Sweid is an undeniably charming and charismatic performer, and from the moment he addresses the audience, he establishes an easy rapport that draws you into his world. There is a warmth and a playfulness to his delivery that allows for genuine moments of humour; he is a natural storyteller, and the more intimate, confessional passages of the piece benefit enormously from his ability to hold a room. Sedlak's direction builds on Sweid’s performance, making effective use of a handheld microphone, which becomes far more than a practical tool. It is deployed to conjure different characters' voices, to shift the power dynamics within scenes, and to generate moments of physical comedy that Sweid lands with real precision. This device also facilitates some striking lighting choices, casting Sweid's shadow across the space to a powerful visual effect, adding a theatricality that elevates the more stripped-back staging.



It is in the closing sequences that Between The River And The Sea locates its emotional core, and where the piece is at its most poignant. Sweid's exploration of the cost of neutrality, the friendships lost when one refuses to pick a side, carries a quiet devastation that stays with you as you contemplate your own views. The piece builds to a vision of hope from his son; Pride in Tehran and a borderless Israel and Gaza, that is undeniably beautiful in its aspiration, and Sweid delivers it with a sincerity that is genuinely moving. These final moments suggest a piece capable of real emotional power, and it is here that his personal narrative and the political landscape converge most effectively.


However, Between The River And The Sea is a piece that struggles at times to reconcile its competing ambitions. The opening frames the evening as a fascinating examination of the political situation in the Middle East, touching on protest, identity, and the complexities of allegiance. Yet this is quickly reframed as a story about Sweid's divorce and custody battle, and the piece never quite commits to being either of these things with sufficient depth. The political and the personal jostle for space without ever fully integrating, leaving both strands feeling somewhat underdeveloped.


The middle sections prove the most problematic, feeling disjointed in its structure, with tales of romance and sex from his younger years. Whilst there are humorous passages that showcase Sweid's considerable comic abilities, the narrative thread becomes unclear. These sequences gesture towards a powerful message about love transcending racial and cultural divides, yet this theme struggles to land with the force it deserves; the stories feel sporadic and insufficiently connected to build the necessary emotional momentum. The comedy, enjoyable as it is in the moment, occasionally feels disconnected from the gravity of the subject matter, as though the piece is circling its most important arguments without ever quite landing on them.

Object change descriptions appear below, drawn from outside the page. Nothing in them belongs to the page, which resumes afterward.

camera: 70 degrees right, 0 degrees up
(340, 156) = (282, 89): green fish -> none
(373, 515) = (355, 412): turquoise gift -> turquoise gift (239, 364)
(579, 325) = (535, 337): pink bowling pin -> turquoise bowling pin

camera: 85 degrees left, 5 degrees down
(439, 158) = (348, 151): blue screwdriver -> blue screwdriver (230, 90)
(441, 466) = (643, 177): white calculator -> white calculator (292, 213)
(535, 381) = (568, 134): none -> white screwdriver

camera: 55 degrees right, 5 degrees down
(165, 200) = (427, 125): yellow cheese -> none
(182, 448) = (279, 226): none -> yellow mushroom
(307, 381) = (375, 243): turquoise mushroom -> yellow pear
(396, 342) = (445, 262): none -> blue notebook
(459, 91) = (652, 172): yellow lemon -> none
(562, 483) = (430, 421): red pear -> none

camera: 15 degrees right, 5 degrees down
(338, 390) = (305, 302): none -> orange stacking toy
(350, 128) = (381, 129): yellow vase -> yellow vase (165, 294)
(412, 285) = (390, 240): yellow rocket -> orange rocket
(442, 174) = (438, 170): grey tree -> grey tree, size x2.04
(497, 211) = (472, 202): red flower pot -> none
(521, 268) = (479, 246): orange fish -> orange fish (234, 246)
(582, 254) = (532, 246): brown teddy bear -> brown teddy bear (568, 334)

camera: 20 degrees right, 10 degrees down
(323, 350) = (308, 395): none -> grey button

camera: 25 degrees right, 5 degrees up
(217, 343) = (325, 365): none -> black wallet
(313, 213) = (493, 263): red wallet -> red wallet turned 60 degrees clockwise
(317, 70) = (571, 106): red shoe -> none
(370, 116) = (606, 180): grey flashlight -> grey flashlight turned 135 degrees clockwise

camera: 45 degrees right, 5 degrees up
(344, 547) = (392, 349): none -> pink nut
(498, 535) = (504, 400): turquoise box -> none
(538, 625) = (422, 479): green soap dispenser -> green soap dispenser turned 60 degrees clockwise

More fundamentally, there is a tension at the heart of the piece's central thesis that remains unresolved. The narrative champions remaining neutral, choosing empathy and peaceful options over picking a side through protest or war. This is an aspirational position, and one that is presented with evident sincerity. Yet the piece never truly grapples with the brutality of the situation it depicts, the terror, the devastation, the reality that for most people caught within this conflict, neutrality is not a privilege they possess. Does remaining neutral and merely hoping for peace do anything to stop the atrocities? It is a question the piece raises implicitly but never confronts head-on, and its absence leaves a significant gap in what should be the work's most urgent argument.


Between The River And The Sea is a piece with genuine moments of poignancy, buoyed by a magnetic central performance and some inventive theatrical choices. When Sweid connects the personal to the political, particularly in those closing passages, the piece achieves something quietly powerful. Yet it never quite sustains this which, when combined with a reluctance to fully engage with the harsher realities of the conflict it addresses, prevents it from reaching the heights its most affecting moments promise. The intent is strong, and the performer charismatic, but the piece itself has not quite found the shape to match its ambition.